В чем она твердо уверена, так это в том, что боги все время подглядывают за нами, заглядывают нам даже между ног, исполненные любопытства, исполненные зависти; иногда доходят до того, что начинают трясти нашу земную клетку. Но, спрашивает она себя, насколько глубоко простирается это любопытство? Помимо наших эротических способностей интересен ли им предмет их антропологических исследований в той же степени, как нам интересны шимпанзе, или птицы, или мухи? Ей хотелось бы думать, что боги восхищаются, пусть даже с оттенком зависти, нашей энергией, нашей бесконечной изобретательностью, с которой мы пытаемся бежать от судьбы. „Очаровательные создания! — хотелось бы ей думать, говорят они друг другу за чашей амброзии. — Во многих отношениях так похожи на нас; особенно выразительны их глаза. Какая жалость, что у них отсутствует нечто, без чего они не могут подняться сюда и возлечь рядом с нами!“
Однако, может быть, она ошибается в том, что касается их интереса к нам. Или, скорее, раньше она была права, а теперь ошибается. В дни расцвета ее молодости она сама (ей хочется так думать) могла бы послужить причиной посещения земли крылатым Амуром. Не потому, что была такой уж красавицей, а потому, что жаждала прикосновения бога, жаждала до боли; потому что в своем страстном устремлении, которое не находило никакого отклика, она могла бы привить богу вкус к тому, чего ему так не хватало дома, на Олимпе. Но теперь, похоже, все изменилось. Где в мире найти человека, испытывающего такое же бессмертное желание, какое испытывала она? Уж явно не в колонках объявлений о знакомстве. „Одинокая белая женщина, рост 5 футов 8 дюймов, за тридцать, брюнетка, увлекается астрологией, прогулками на велосипеде, ищет мужчину 35–45 лет для дружеских отношений, развлечений, приключений“. И нигде не будет такого: „Разведенная белая женщина, рост 5 футов 8 дюймов, за шестьдесят, бегущая к смерти в том же темпе, что и смерть ей навстречу, ищет бессмертного с целью, которую не описать никакими словами“. В газете нахмурились бы. Неприличные желания, сказали бы они, и выбросили бы ее объявление в ту же корзину, что и объявления педерастов.

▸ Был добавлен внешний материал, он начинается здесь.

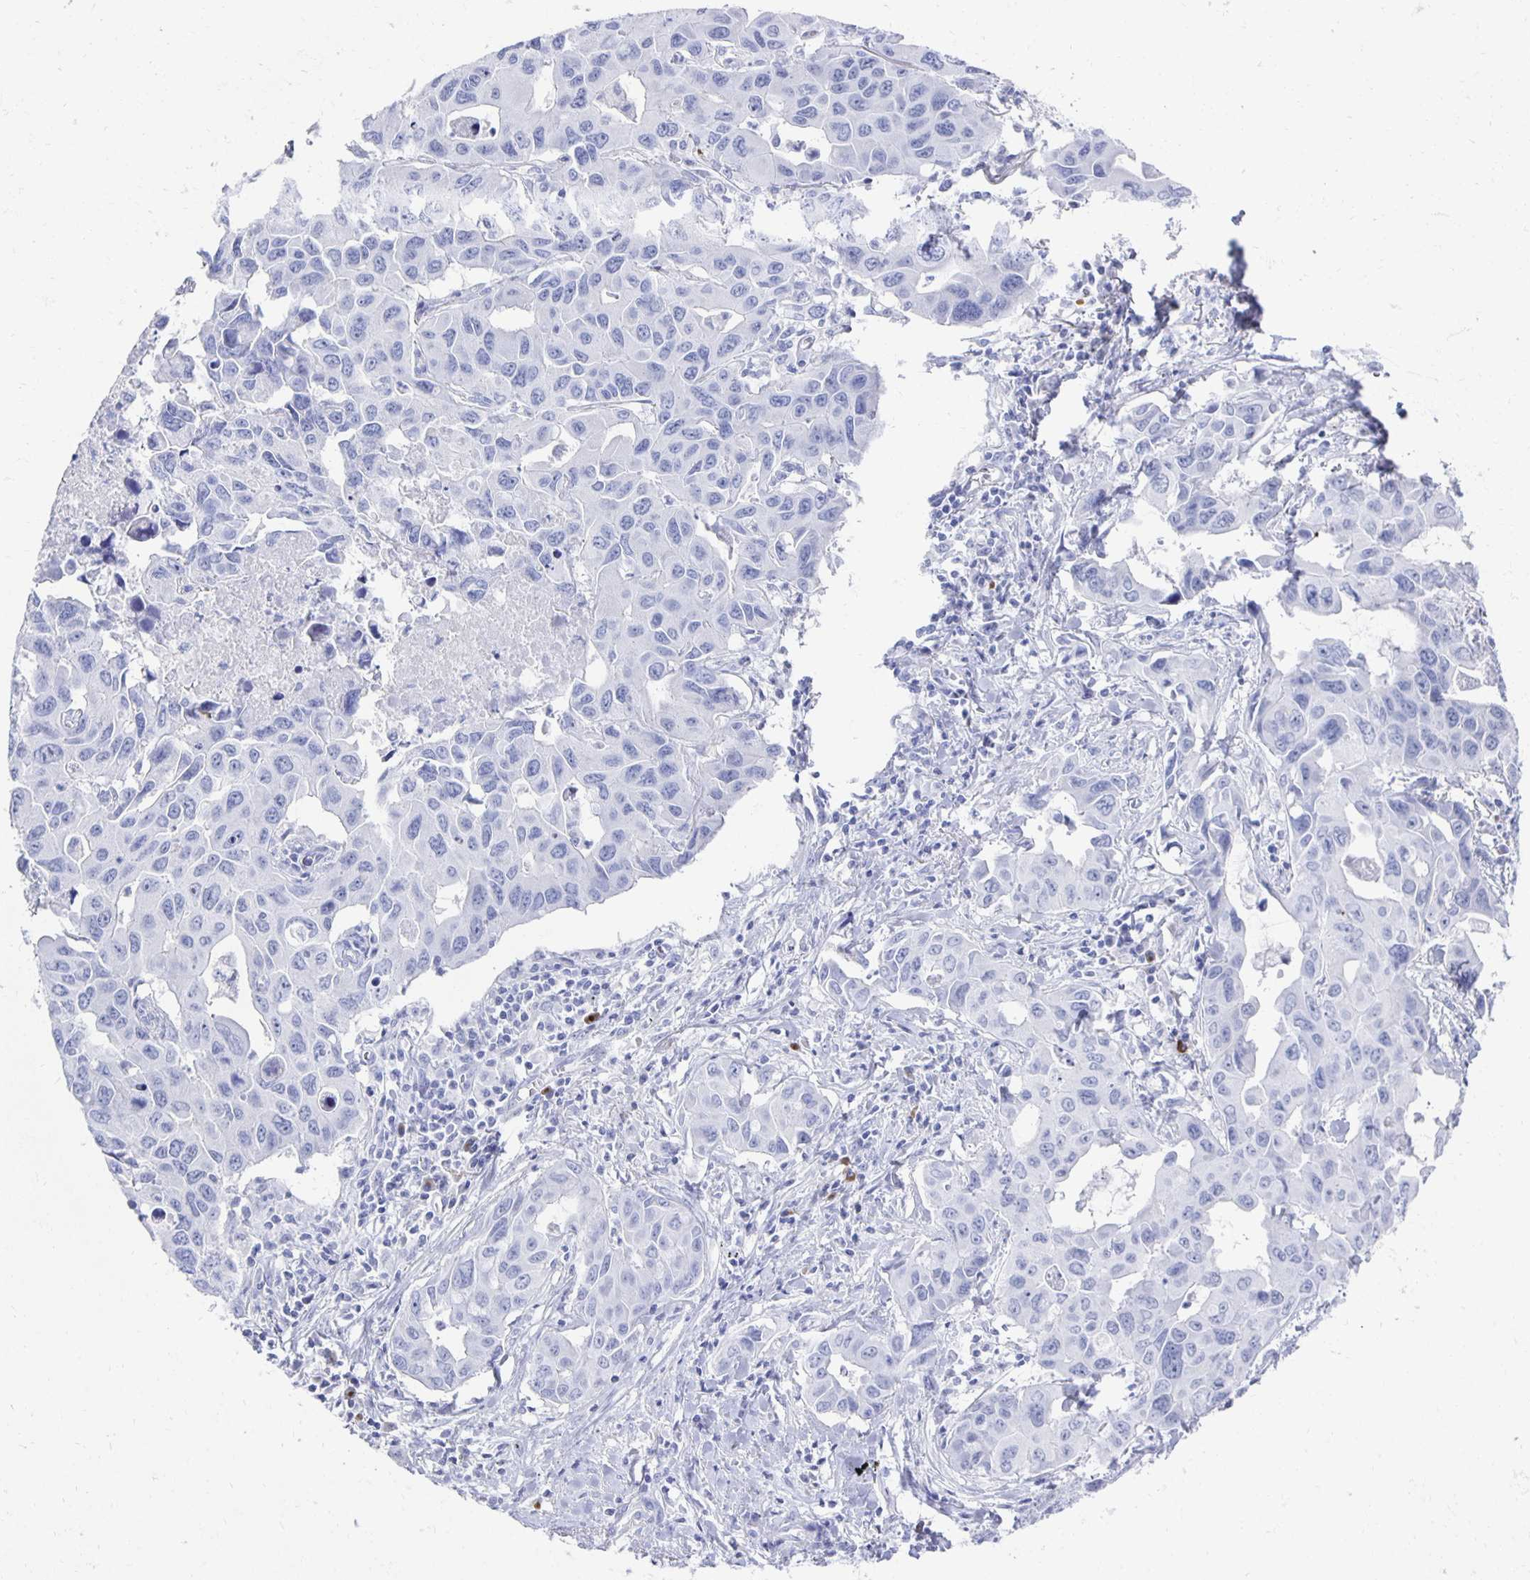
{"staining": {"intensity": "negative", "quantity": "none", "location": "none"}, "tissue": "lung cancer", "cell_type": "Tumor cells", "image_type": "cancer", "snomed": [{"axis": "morphology", "description": "Adenocarcinoma, NOS"}, {"axis": "topography", "description": "Lung"}], "caption": "Immunohistochemistry (IHC) of human lung cancer (adenocarcinoma) reveals no staining in tumor cells.", "gene": "PRDM7", "patient": {"sex": "male", "age": 64}}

Мы не призываем богов, потому что больше не верим в них. Она терпеть не может сентенции, которые вращаются вокруг „потому что“. Мышеловка захлопнулась, однако мыши каждый раз удается удрать. И какое заблуждение! Хуже, чем Гёльдерлин! Кому какое дело, во что мы верим? Единственный вопрос — будут ли боги продолжать верить в нас, сможем ли мы сохранить живой последнюю искру пламени, некогда горевшего в них. „Дружеские отношения, развлечения, приключения“ — разве бог откликнется на такой призыв? Там, откуда они пришли, развлечений более чем достаточно. И красоты тоже.

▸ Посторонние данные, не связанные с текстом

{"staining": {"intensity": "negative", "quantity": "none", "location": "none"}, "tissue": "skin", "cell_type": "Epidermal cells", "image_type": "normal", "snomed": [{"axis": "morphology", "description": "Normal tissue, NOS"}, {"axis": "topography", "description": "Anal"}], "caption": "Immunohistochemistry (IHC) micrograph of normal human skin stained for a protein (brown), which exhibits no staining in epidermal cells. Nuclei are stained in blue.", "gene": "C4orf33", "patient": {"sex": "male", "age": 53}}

Странно, но по мере того как ослабевает хватка желания, испытываемого ее телом, она все более ясно видит, что вся Вселенная управляется желанием. (Разве вы не проходили в школе Ньютона, сказала бы она работникам бюро знакомств, и то же самое сказала бы Ницше, если бы могла обратиться к нему.) Желание — это движение навстречу друг другу: А притягивает В, потому что В притягивает А, и наоборот — на этом и держится Вселенная. Или если „желание“ слишком грубое слово, то, может быть, „влечение“? Влечение и, возможно, мощный дуэт, достаточно мощный, чтобы выстроить всю космологию от атома и мельчайших частиц с дурацкими названиями, образующих атом, до альфы Центавра, Кассиопеи и великого черного фона за ними. И боги, и мы сами, беспомощно вращающиеся в вихре случайностей, в равной степени притягиваемся друг к другу, не только к В, С и D, но и к X, Y и Z, и к омеге тоже. И не самое худшее во всем этом, и не самое последнее по своему значению то, что все это вызвано любовью.